[[ Exercise inputs, beginning ]]
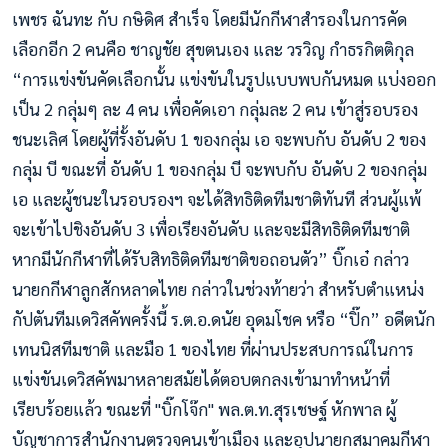
เพชร ฉันทะ กับ กษิดิศ สำเร็จ โดยมีนักกีฬาสำรองในการคัด
เลือกอีก 2 คนคือ ชาญชัย สุขตนเอง และ วรวิญ กำธรกิตติกุล
“การแข่งขันคัดเลือกนั้น แข่งขันในรูปแบบพบกันหมด แบ่งออก
เป็น 2 กลุ่มๆ ละ 4 คน เพื่อคัดเอา กลุ่มละ 2 คน เข้าสู่รอบรอง
ชนะเลิศ โดยผู้ที่รั้งอันดับ 1 ของกลุ่ม เอ จะพบกับ อันดับ 2 ของ
กลุ่ม บี ขณะที่ อันดับ 1 ของกลุ่ม บี จะพบกับ อันดับ 2 ของกลุ่ม
เอ และผู้ชนะในรอบรองฯ จะได้สิทธิติดทีมชาติทันที ส่วนผู้แพ้
จะเข้าไปชิงอันดับ 3 เพื่อเรียงอันดับ และจะมีสิทธิติดทีมชาติ
หากมีนักกีฬาที่ได้รับสิทธิติดทีมชาติขอถอนตัว” บิ๊กเอ๋ กล่าว
นายกกีฬาลูกสักหลาดไทย กล่าวในช่วงท้ายว่า สำหรับตำแหน่ง
กัปตันทีมเดวิสคัพครั้งนี้ ร.ต.อ.ดนัย อุดมโชค หรือ “ปิ๊ก” อดีตนัก
เทนนิสทีมชาติ และมือ 1 ของไทย ที่ผ่านประสบการณ์ในการ
แข่งขันเดวิสคัพมาหลายสมัยได้ตอบตกลงเข้ามาทำหน้าที่
เรียบร้อยแล้ว ขณะที่ "บิ๊กโจ๊ก" พล.ต.ท.สุรเชษฐ์ หักพาล ผู้
บัญชาการสำนักงานตรวจคนเข้าเมือง และอุปนายกสมาคมกีฬา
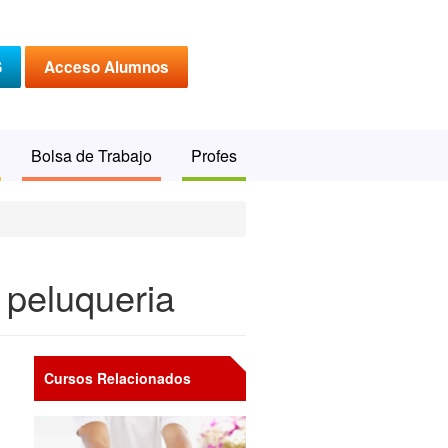
S
Acceso Alumnos
Bolsa de Trabajo
Profes
 peluqueria
Cursos Relacionados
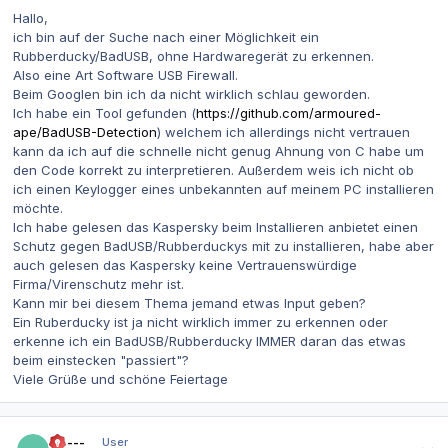
Hallo,
ich bin auf der Suche nach einer Möglichkeit ein
Rubberducky/BadUSB, ohne Hardwaregerät zu erkennen.
Also eine Art Software USB Firewall.
Beim Googlen bin ich da nicht wirklich schlau geworden.
Ich habe ein Tool gefunden (
https://github.com/armoured-
ape/BadUSB-Detection
) welchem ich allerdings nicht vertrauen
kann da ich auf die schnelle nicht genug Ahnung von C habe um
den Code korrekt zu interpretieren. Außerdem weis ich nicht ob
ich einen Keylogger eines unbekannten auf meinem PC installieren
möchte.
Ich habe gelesen das Kaspersky beim Installieren anbietet einen
Schutz gegen BadUSB/Rubberduckys mit zu installieren, habe aber
auch gelesen das Kaspersky keine Vertrauenswürdige
Firma/Virenschutz mehr ist.
Kann mir bei diesem Thema jemand etwas Input geben?
Ein Ruberducky ist ja nicht wirklich immer zu erkennen oder
erkenne ich ein BadUSB/Rubberducky IMMER daran das etwas
beim einstecken "passiert"?
Viele Grüße und schöne Feiertage
Autor-Statistiken
------
User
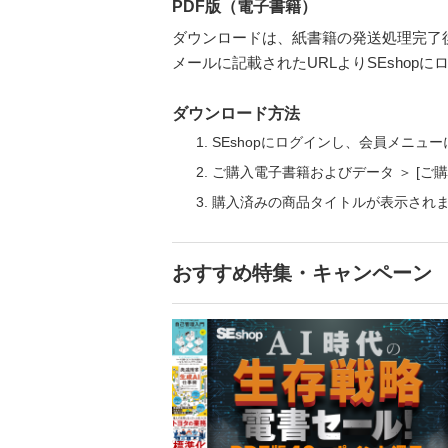
PDF版（電子書籍）
ダウンロードは、紙書籍の発送処理完了
メールに記載されたURLよりSEsho
ダウンロード方法
SEshopにログインし、会員メニュ
ご購入電子書籍およびデータ ＞ [
購入済みの商品タイトルが表示され
おすすめ特集・キャンペーン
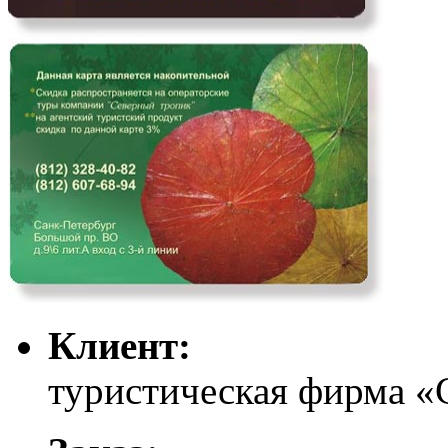
Клиент:
туристическая фирма «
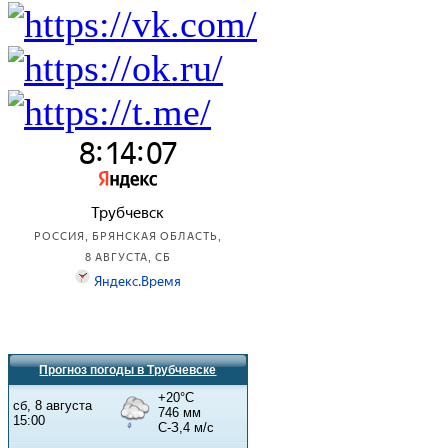
Прогноз погоды в Трубчевске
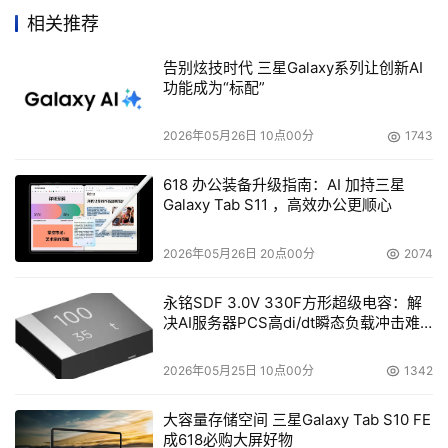
快和瑞星公司联系。(厂商新闻)

相关推荐
告别炫技时代 三星Galaxy系列让创新AI
功能成为“标配”
本文来源于DOIT传媒，文章内容仅供参考，不构成投资建议。
2026年05月26日 10点00分
1743
618 办公装备升级指南：AI 加持三星
Galaxy Tab S11 ，高效办公更顺心
2026年05月26日 20点00分
2074
永铭SDF 3.0V 330F方形超级电容：解
决AI服务器PCS高di/dt瞬态负载冲击难
题
2026年05月25日 10点00分
1342
大容量存储空间 三星Galaxy Tab S10 FE
成618必购大屏好物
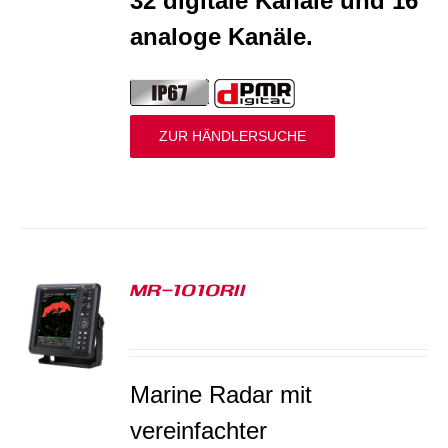
32 digitale Kanäle und 16
analoge Kanäle.
ZUR HÄNDLERSUCHE
MR-1010RII
S
Marine Radar mit
v
ereinfachter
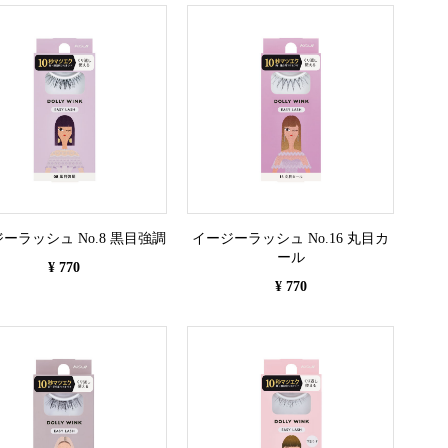
ーラッシュ No.8 黒目強調
イージーラッシュ No.16 丸目カ
ール
¥ 770
¥ 770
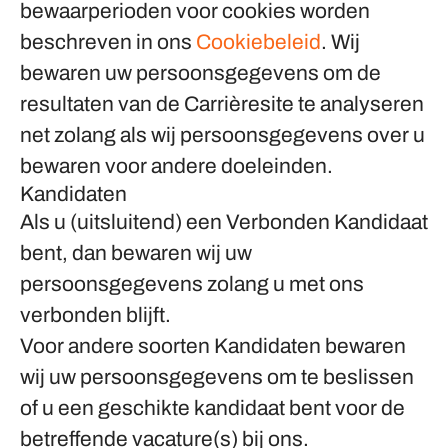
bewaarperioden voor cookies worden
beschreven in ons
Cookiebeleid
. Wij
bewaren uw persoonsgegevens om de
resultaten van de Carrièresite te analyseren
net zolang als wij persoonsgegevens over u
bewaren voor andere doeleinden.
Kandidaten
Als u (uitsluitend) een Verbonden Kandidaat
bent, dan bewaren wij uw
persoonsgegevens zolang u met ons
verbonden blijft.
Voor andere soorten Kandidaten bewaren
wij uw persoonsgegevens om te beslissen
of u een geschikte kandidaat bent voor de
betreffende vacature(s) bij ons.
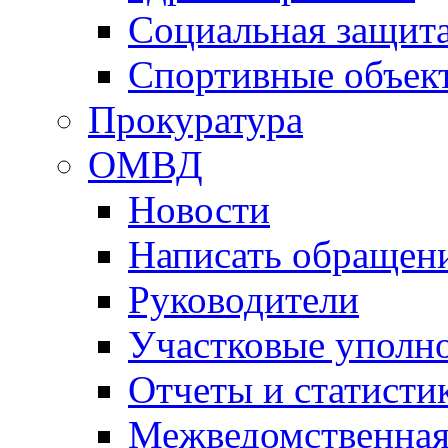
Социальная защит
Спортивные объек
Прокуратура
ОМВД
Новости
Написать обращен
Руководители
Участковые уполн
Отчеты и статисти
Межведомственная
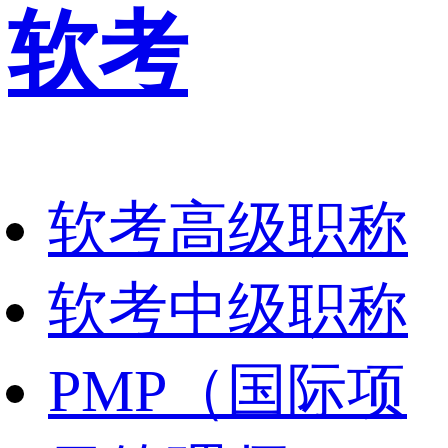
软考
软考高级职称
软考中级职称
PMP（国际项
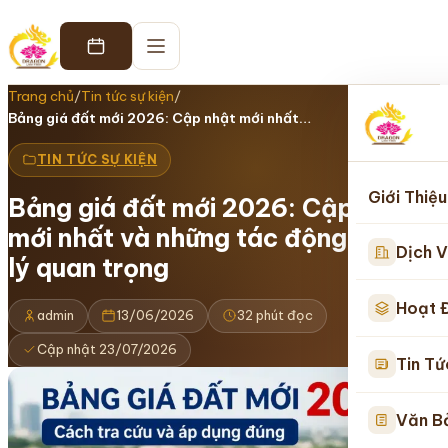
Trang chủ
/
Tin tức sự kiện
/
Bảng giá đất mới 2026: Cập nhật mới nhất…
TIN TỨC SỰ KIỆN
Giới Thiệu
Bảng giá đất mới 2026: Cập nhật
mới nhất và những tác động pháp
Dịch V
lý quan trọng
Hoạt 
admin
13/06/2026
32 phút đọc
Cập nhật 23/07/2026
Tin Tứ
Văn B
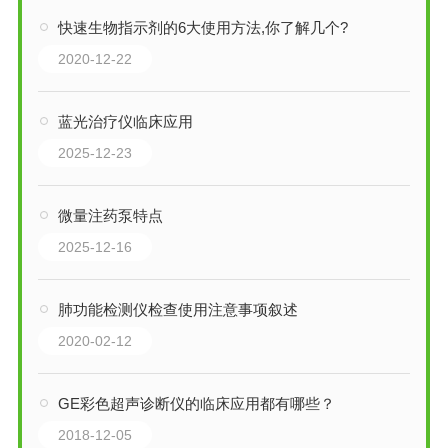
快速生物指示剂的6大使用方法,你了解几个?
2020-12-22
蓝光治疗仪临床应用
2025-12-23
微量注药泵特点
2025-12-16
肺功能检测仪检查使用注意事项叙述
2020-02-12
GE彩色超声诊断仪的临床应用都有哪些？
2018-12-05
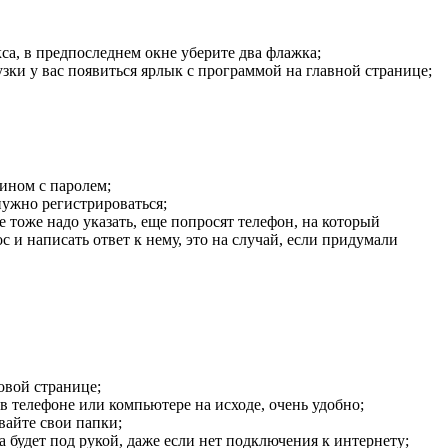
а, в предпоследнем окне уберите два флажка;
узки у вас появиться ярлык с программой на главной странице;
ином с паролем;
нужно регистрироваться;
е тоже надо указать, еще попросят телефон, на который
 и написать ответ к нему, это на случай, если придумали
овой странице;
 телефоне или компьютере на исходе, очень удобно;
вайте свои папки;
будет под рукой, даже если нет подключения к интернету;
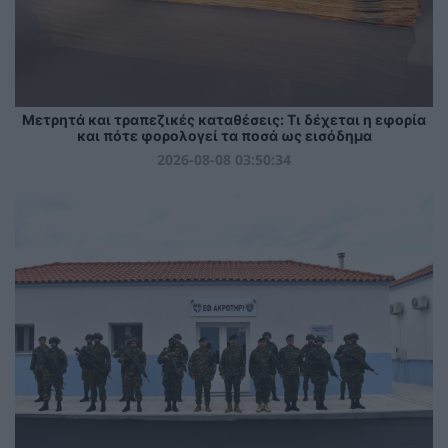
Μετρητά και τραπεζικές καταθέσεις: Τι δέχεται η εφορία
και πότε φορολογεί τα ποσά ως εισόδημα
2026-08-08 03:50:34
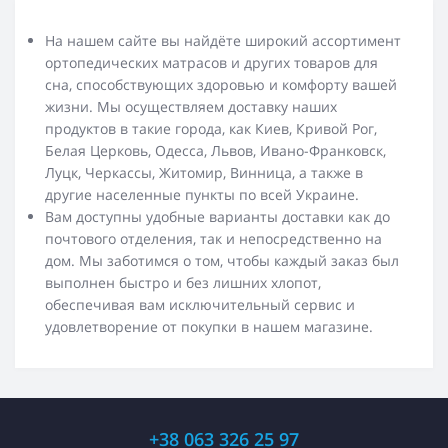
На нашем сайте вы найдёте широкий ассортимент
ортопедических матрасов и других товаров для
сна, способствующих здоровью и комфорту вашей
жизни. Мы осуществляем доставку наших
продуктов в такие города, как Киев, Кривой Рог,
Белая Церковь, Одесса, Львов, Ивано-Франковск,
Луцк, Черкассы, Житомир, Винница, а также в
другие населенные пункты по всей Украине.
Вам доступны удобные варианты доставки как до
почтового отделения, так и непосредственно на
дом. Мы заботимся о том, чтобы каждый заказ был
выполнен быстро и без лишних хлопот,
обеспечивая вам исключительный сервис и
удовлетворение от покупки в нашем магазине.
+38 063 326 25 97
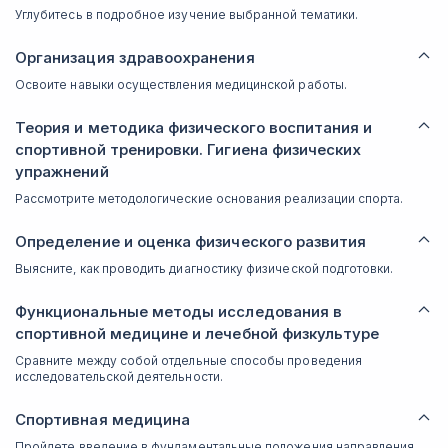
Углубитесь в подробное изучение выбранной тематики.
Организация здравоохранения
Освоите навыки осуществления медицинской работы.
Теория и методика физического воспитания и
спортивной тренировки. Гигиена физических
упражнений
Рассмотрите методологические основания реализации спорта.
Определение и оценка физического развития
Выясните, как проводить диагностику физической подготовки.
Функциональные методы исследования в
спортивной медицине и лечебной физкультуре
Сравните между собой отдельные способы проведения
исследовательской деятельности.
Спортивная медицина
Пройдете введение в фундаментальные положения направления.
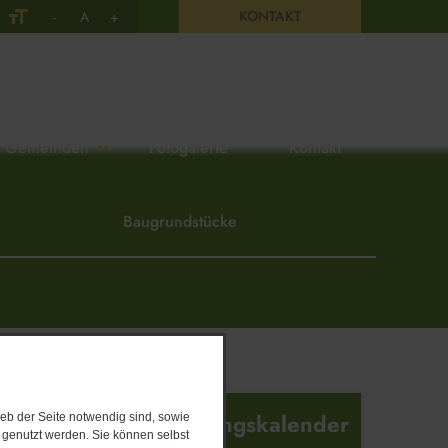
KONTAKT
-
A
+
Gemeinden
Fotogalerie
Kontakt
Baugrundstücke
Veranstaltungskalender
eb der Seite notwendig sind, sowie
e genutzt werden. Sie können selbst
[[ Exercise inputs, end ]]
▶ [Task goal]
Turn the stretch from the start of the records through the line containing "เป็น 2 กลุ่มๆ" into a numbered list, one line per item, with blank lines dropped and the pictures left out.

▶ [Task solution]
1. เพชร ฉันทะ กับ กษิดิศ สำเร็จ โดยมีนักกีฬาสำรองในการคัด
2. เลือกอีก 2 คนคือ ชาญชัย สุขตนเอง และ วรวิญ กำธรกิตติกุล
3. “การแข่งขันคัดเลือกนั้น แข่งขันในรูปแบบพบกันหมด แบ่งออก
4. เป็น 2 กลุ่มๆ ละ 4 คน เพื่อคัดเอา กลุ่มละ 2 คน เข้าสู่รอบรอง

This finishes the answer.